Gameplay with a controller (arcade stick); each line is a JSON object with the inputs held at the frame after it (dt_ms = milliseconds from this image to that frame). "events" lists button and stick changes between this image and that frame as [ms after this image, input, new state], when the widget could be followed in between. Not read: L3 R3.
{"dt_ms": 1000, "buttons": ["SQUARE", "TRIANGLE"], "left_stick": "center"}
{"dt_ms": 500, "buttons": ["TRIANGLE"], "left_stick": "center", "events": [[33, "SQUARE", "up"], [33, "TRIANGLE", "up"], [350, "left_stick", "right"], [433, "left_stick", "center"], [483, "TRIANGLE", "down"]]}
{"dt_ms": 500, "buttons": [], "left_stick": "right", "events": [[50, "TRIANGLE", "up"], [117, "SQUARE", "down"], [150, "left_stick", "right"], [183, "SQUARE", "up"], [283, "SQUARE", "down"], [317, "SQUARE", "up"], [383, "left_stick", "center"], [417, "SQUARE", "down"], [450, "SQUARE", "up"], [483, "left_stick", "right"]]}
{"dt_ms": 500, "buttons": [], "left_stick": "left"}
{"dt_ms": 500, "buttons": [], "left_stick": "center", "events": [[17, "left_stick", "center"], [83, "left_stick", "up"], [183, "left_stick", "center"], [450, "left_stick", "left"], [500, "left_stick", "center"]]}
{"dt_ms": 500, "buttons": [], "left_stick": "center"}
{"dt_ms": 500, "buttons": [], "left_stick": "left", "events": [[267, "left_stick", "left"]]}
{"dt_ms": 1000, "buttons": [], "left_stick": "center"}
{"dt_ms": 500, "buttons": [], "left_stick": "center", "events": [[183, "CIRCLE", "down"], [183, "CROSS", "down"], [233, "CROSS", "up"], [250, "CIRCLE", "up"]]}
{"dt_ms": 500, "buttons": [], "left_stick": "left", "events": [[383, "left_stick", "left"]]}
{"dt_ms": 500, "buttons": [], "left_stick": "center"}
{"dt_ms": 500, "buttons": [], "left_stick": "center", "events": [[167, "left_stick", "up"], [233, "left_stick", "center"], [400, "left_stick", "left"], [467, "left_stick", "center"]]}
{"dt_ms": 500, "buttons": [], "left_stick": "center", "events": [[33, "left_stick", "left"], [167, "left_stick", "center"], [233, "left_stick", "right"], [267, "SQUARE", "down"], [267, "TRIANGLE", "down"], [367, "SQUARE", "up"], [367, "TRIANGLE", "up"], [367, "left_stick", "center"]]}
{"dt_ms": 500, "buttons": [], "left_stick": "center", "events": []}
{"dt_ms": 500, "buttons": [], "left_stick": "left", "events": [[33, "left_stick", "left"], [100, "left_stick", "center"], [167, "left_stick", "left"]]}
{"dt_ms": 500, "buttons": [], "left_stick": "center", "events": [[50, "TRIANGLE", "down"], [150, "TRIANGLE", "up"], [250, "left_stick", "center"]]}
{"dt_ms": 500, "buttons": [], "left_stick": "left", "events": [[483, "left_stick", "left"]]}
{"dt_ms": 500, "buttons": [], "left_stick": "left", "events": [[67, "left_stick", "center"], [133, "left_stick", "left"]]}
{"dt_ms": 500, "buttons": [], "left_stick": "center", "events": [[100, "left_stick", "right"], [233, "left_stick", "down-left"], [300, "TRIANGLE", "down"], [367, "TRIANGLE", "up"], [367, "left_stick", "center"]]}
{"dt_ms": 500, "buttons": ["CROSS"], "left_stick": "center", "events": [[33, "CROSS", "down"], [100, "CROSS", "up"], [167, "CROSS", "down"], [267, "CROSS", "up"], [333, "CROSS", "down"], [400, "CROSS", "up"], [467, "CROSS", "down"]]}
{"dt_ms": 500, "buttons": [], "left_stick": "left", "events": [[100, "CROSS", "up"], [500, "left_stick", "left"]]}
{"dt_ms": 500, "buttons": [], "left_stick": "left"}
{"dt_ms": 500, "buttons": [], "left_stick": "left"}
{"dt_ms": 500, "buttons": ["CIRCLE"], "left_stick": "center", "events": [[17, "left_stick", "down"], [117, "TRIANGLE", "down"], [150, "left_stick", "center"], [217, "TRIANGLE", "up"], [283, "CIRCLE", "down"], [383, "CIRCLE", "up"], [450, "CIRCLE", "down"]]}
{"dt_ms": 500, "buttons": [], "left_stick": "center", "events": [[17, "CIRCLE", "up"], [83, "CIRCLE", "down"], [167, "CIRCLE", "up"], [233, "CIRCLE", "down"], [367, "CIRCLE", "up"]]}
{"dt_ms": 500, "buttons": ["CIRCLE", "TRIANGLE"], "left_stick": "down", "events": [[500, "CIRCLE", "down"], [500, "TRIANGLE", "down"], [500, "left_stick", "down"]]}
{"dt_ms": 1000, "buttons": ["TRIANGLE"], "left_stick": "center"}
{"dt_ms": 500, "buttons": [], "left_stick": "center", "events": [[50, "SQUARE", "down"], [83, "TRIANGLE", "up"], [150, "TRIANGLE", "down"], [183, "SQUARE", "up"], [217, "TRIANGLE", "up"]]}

◆ ◆ ◆ ◆ ◆ ◆ ◆

Copy out, from the records above, every line that holds the string "SQUARE".

Answer box>
{"dt_ms": 1000, "buttons": ["SQUARE", "TRIANGLE"], "left_stick": "center"}
{"dt_ms": 500, "buttons": ["TRIANGLE"], "left_stick": "center", "events": [[33, "SQUARE", "up"], [33, "TRIANGLE", "up"], [350, "left_stick", "right"], [433, "left_stick", "center"], [483, "TRIANGLE", "down"]]}
{"dt_ms": 500, "buttons": [], "left_stick": "right", "events": [[50, "TRIANGLE", "up"], [117, "SQUARE", "down"], [150, "left_stick", "right"], [183, "SQUARE", "up"], [283, "SQUARE", "down"], [317, "SQUARE", "up"], [383, "left_stick", "center"], [417, "SQUARE", "down"], [450, "SQUARE", "up"], [483, "left_stick", "right"]]}
{"dt_ms": 500, "buttons": [], "left_stick": "center", "events": [[33, "left_stick", "left"], [167, "left_stick", "center"], [233, "left_stick", "right"], [267, "SQUARE", "down"], [267, "TRIANGLE", "down"], [367, "SQUARE", "up"], [367, "TRIANGLE", "up"], [367, "left_stick", "center"]]}
{"dt_ms": 500, "buttons": [], "left_stick": "center", "events": [[50, "SQUARE", "down"], [83, "TRIANGLE", "up"], [150, "TRIANGLE", "down"], [183, "SQUARE", "up"], [217, "TRIANGLE", "up"]]}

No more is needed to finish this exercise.